TASK DIRECTIONS: From the first line to the last, copy the material exactly and leave the pictures out.

(Beginning of INFORMATION SUPPLIED)

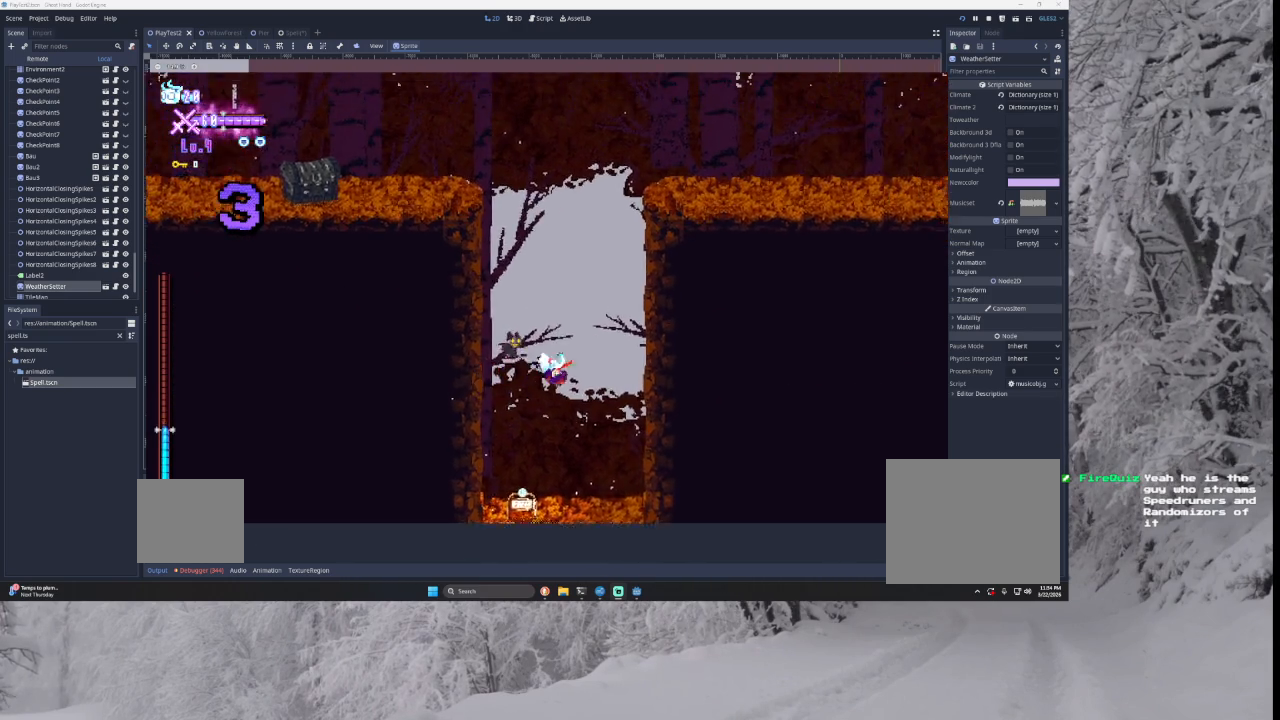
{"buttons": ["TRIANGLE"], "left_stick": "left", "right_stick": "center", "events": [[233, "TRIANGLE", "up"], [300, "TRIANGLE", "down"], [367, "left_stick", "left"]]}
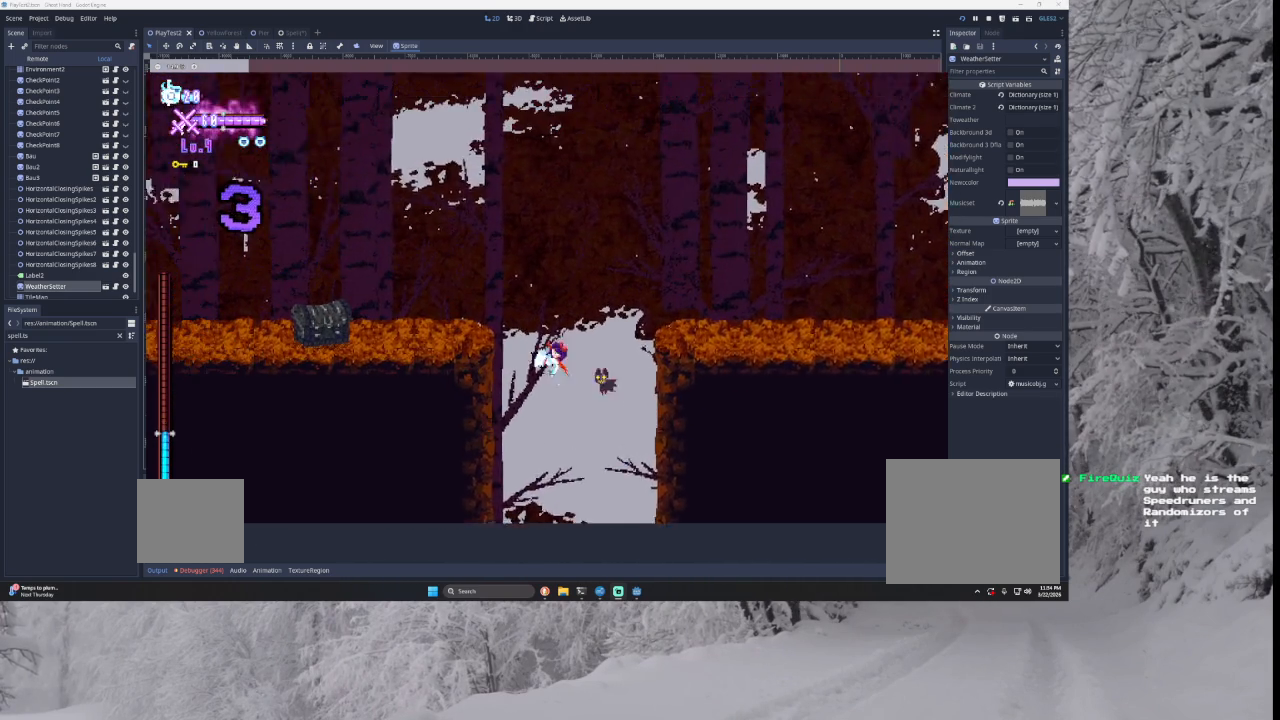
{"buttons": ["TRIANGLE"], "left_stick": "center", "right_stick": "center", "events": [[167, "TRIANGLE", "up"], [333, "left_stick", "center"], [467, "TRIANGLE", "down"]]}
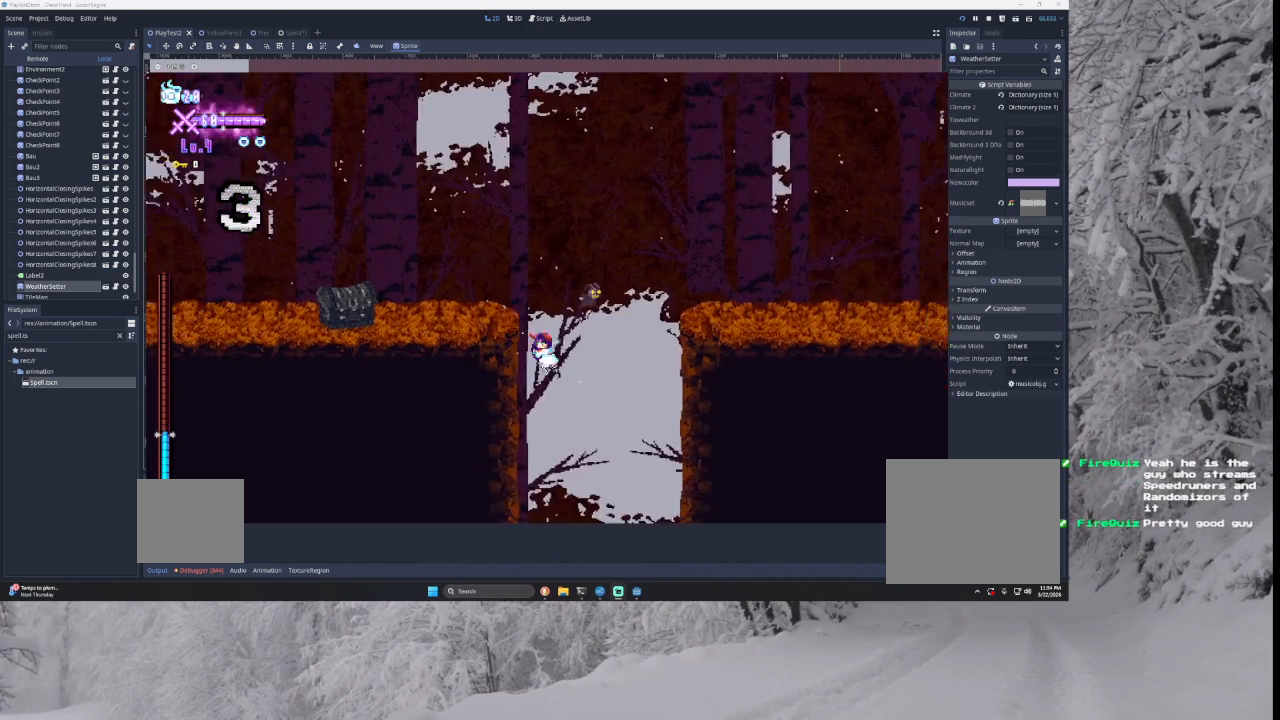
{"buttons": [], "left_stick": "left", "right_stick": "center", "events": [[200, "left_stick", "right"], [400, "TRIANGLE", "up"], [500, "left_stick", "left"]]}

(End of INFORMATION SUPPLIED)

RESULT:
{"buttons": ["TRIANGLE"], "left_stick": "left", "right_stick": "center", "events": [[233, "TRIANGLE", "up"], [300, "TRIANGLE", "down"], [367, "left_stick", "left"]]}
{"buttons": ["TRIANGLE"], "left_stick": "center", "right_stick": "center", "events": [[167, "TRIANGLE", "up"], [333, "left_stick", "center"], [467, "TRIANGLE", "down"]]}
{"buttons": [], "left_stick": "left", "right_stick": "center", "events": [[200, "left_stick", "right"], [400, "TRIANGLE", "up"], [500, "left_stick", "left"]]}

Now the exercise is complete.